L’hôpital d’Asbestos et un médecin blanchis en justice

Dans un jugement rendu le 28 septembre, le juge Pierre Bachand de la Cour du Québec, division des petites créances, a rejeté la demande de six membres d’une même famille qui tenaient responsables l’hôpital d’Asbestos et le Dr Simon-Pierre Douville du mauvais état du corps de leur mère de 81 ans décédée d’un cancer en soirée le 25 juin 2014.

Six frères et soeurs réclamaient 15 000 $ (2500 $ chacun) en dommages-intérêts, soutenant que le mauvais état du corps de leur mère les a empêchés de la toucher et de l’embrasser comme c’était leur souhait.

Les faits

Hospitalisée en soins palliatifs, la mère des demandeurs a rendu l’âme à 21 h 15 le 25 juin 2014.

Peu après,  une infirmière a informé le Dr Douville, le seul médecin à l’urgence ce soir-là, du décès de l’octogénaire.

Après avoir été sollicité par 14 à 18 patients durant la nuit, le médecin, qui n’a pas fermé l’œil, a finalement constaté le décès de la dame vers 4 h 45.

À ce moment, lit-on dans le jugement, «le corps est toujours dans la chambre, car il est interdit de le déplacer à la morgue tant que le décès n’est pas constaté.»

Le centre hospitalier a ensuite avisé la maison funéraire à 6 h, mais celle-ci ne viendra chercher la défunte à 8 h 30.

Ainsi, un thanatopracteur, Noël Fréchette, s’est présenté à l’hôpital pour récupérer le corps.

Dans son témoignage, il a relaté avoir constaté la peau très fragile de la défunte. La chaleur, selon lui, occasionne des gaz carboniques, de sorte que la détérioration commence immédiatement. La peau, a-t-il noté, se détache lorsqu’il touche une partie de la figure, des mains et des bras.

L’homme estime que la peau ne se serait probablement pas détachée si le corps avait été réfrigéré. En raison de la fragilité de la peau, il avise la famille de ne pas la toucher.

Le Tribunal observe que le corps est demeuré dans la chambre non climatisée durant sept heures et demie avant le constat de décès. Et la maison funéraire est venue chercher la défunte 11 heures et demie après le décès.

En défense, une thanatologue de 31 ans d’expérience, Suzanne Côté, a témoigné à l’effet qu’un délai de 10 à 12 heures sans réfrigération est régulier, même par période de chaleur.  Selon elle, cela n’a aucune incidence sur la dégradation du corps, mais elle observe que, souvent, des gens malades ont une peau très fragile, surtout s’ils sont amaigris.

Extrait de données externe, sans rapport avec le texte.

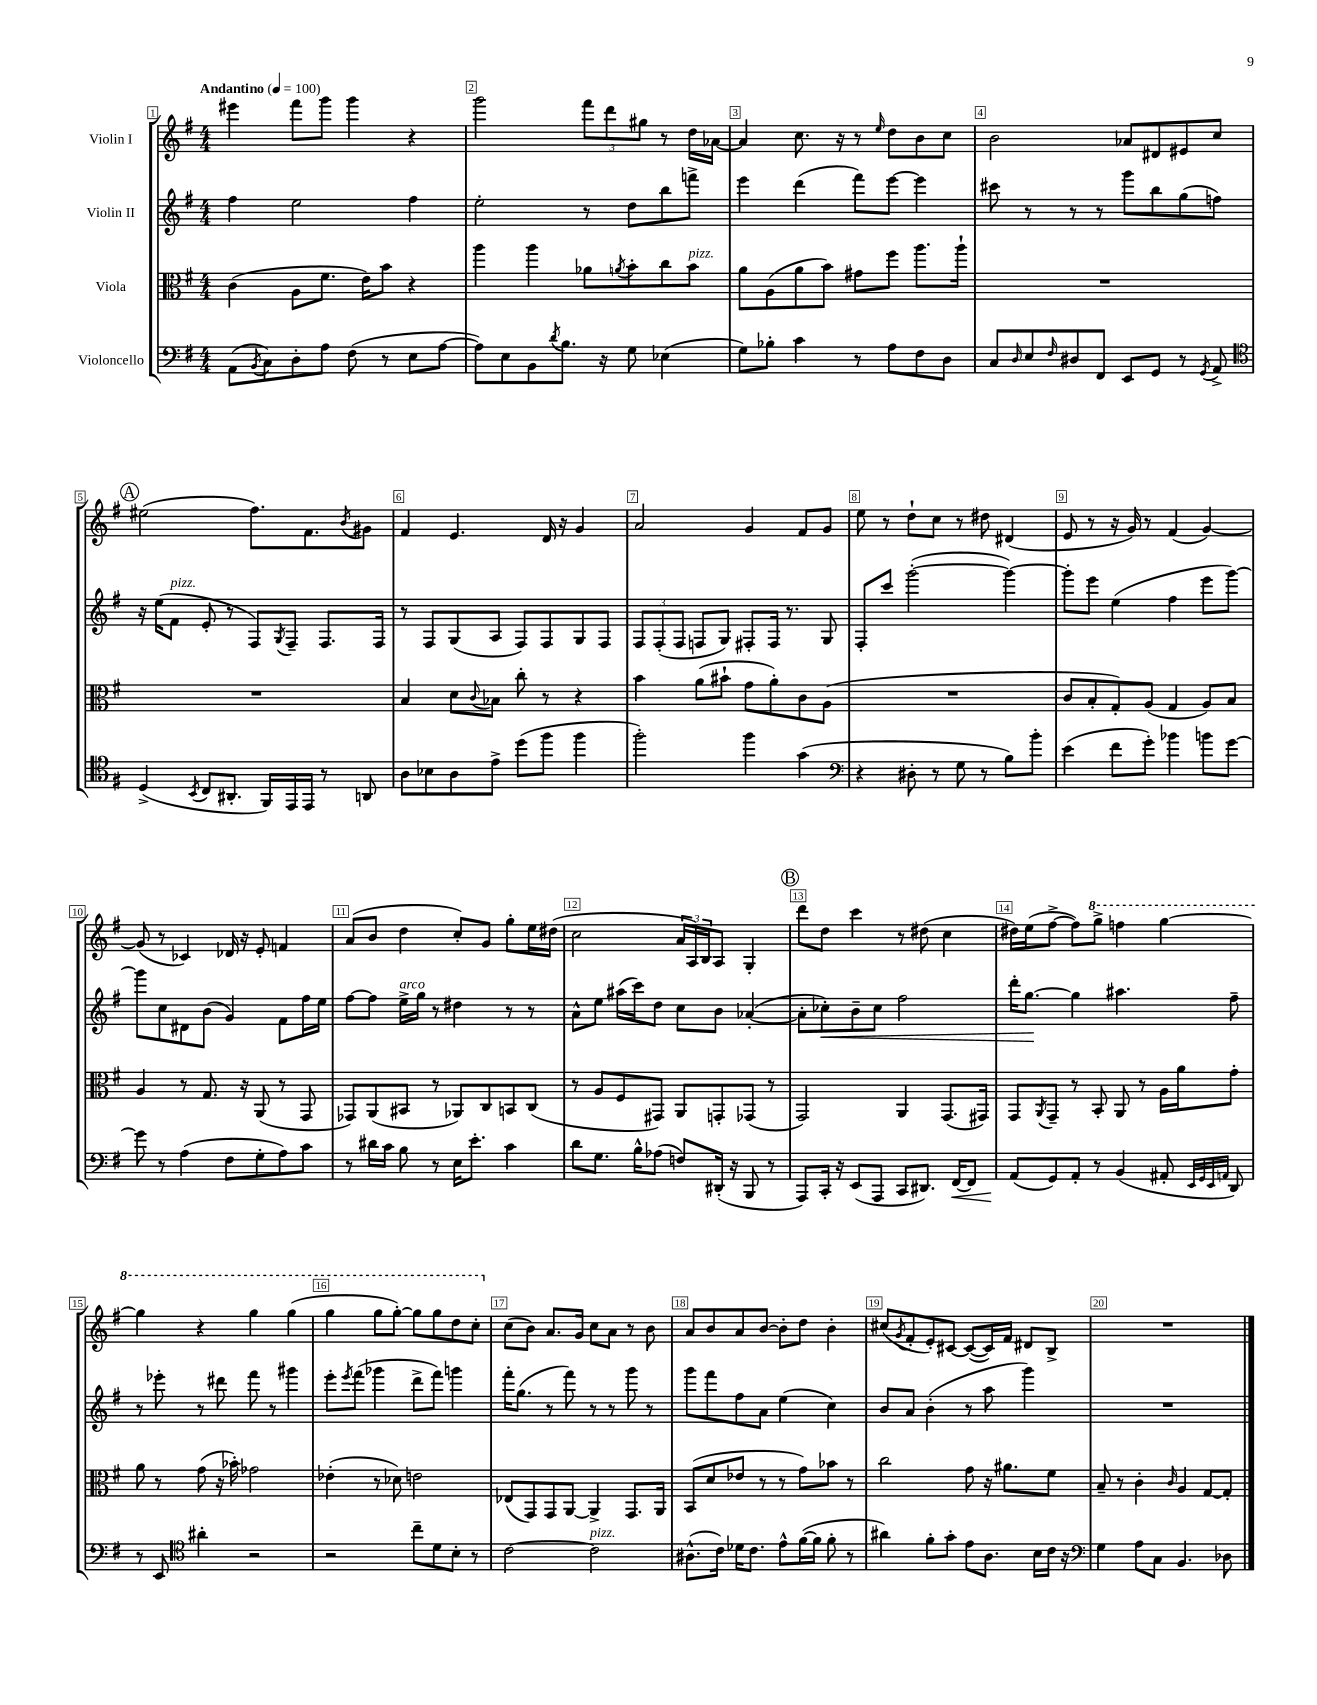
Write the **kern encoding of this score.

Le fait d’apporter le corps plus rapidement à la morgue n’aurait rien changé. Cela, croit-elle, n’a pas d’effet sur le détachement de la peau.

La fragilité de la peau, a-t-on fait remarquer, augmente lors de traitements de radiothérapie pour le cancer, comme c’était le cas ici.

Décision

Le juge Bachand a rendu une décision, écrit-il, «en total respect avec les sentiments des demandeurs», considérant que perdre un parent est très difficile, peu importe l’âge.

Le fardeau de la preuve reposait, précise-t-il, sur les demandeurs qui devaient présenter une preuve prépondérante quant à une faute, un dommage et un lien de causalité entre les deux, ce qu’ils n’ont pas été en mesure de faire, a-t-il tranché.

Le président du Tribunal juge que le médecin n’a commis aucune faute, qu’il a constaté le décès dans un délai de sept heures et demie, bien en deçà du délai maximal de 18 heures prévu par la Loi.

«De plus, d’après les faits mis en preuve, il est démontré que le médecin a agi avec diligence, priorisant les soins à donner aux patients en urgence avant de procéder au constat de décès», souligne le magistrat.

Quant au reproche voulant que la peau se serait fragilisée à cause de la chaleur, le témoignage de la thanatologue Suzanne Côté, note le juge, contredit totalement celui du thanatopracteur Noël Fréchette.

Une autre opinion médicale, mentionne le juge  Bachand, corrobore les propos de Mme Côté.  Celle du Dr Gilles Sainton, médecin coroner en Estrie, qui indique que deux à trois jours sont nécessaires avant une modification de l’aspect de la peau.

De plus, le fait, selon lui, de laisser un corps refroidir à la température ambiante durant quelques heures n’apporte pas de changements significatifs à la conservation du corps. Toutefois, la condition médicale du défunt peut modifier la structure de la peau et, éventuellement, rendre l’embaumement plus difficile.

Le juge Pierre Bachand a donc conclu que le délai d’attente n’a eu aucun impact sur la conservation du corps. Le Tribunal a donc rejeté la requête.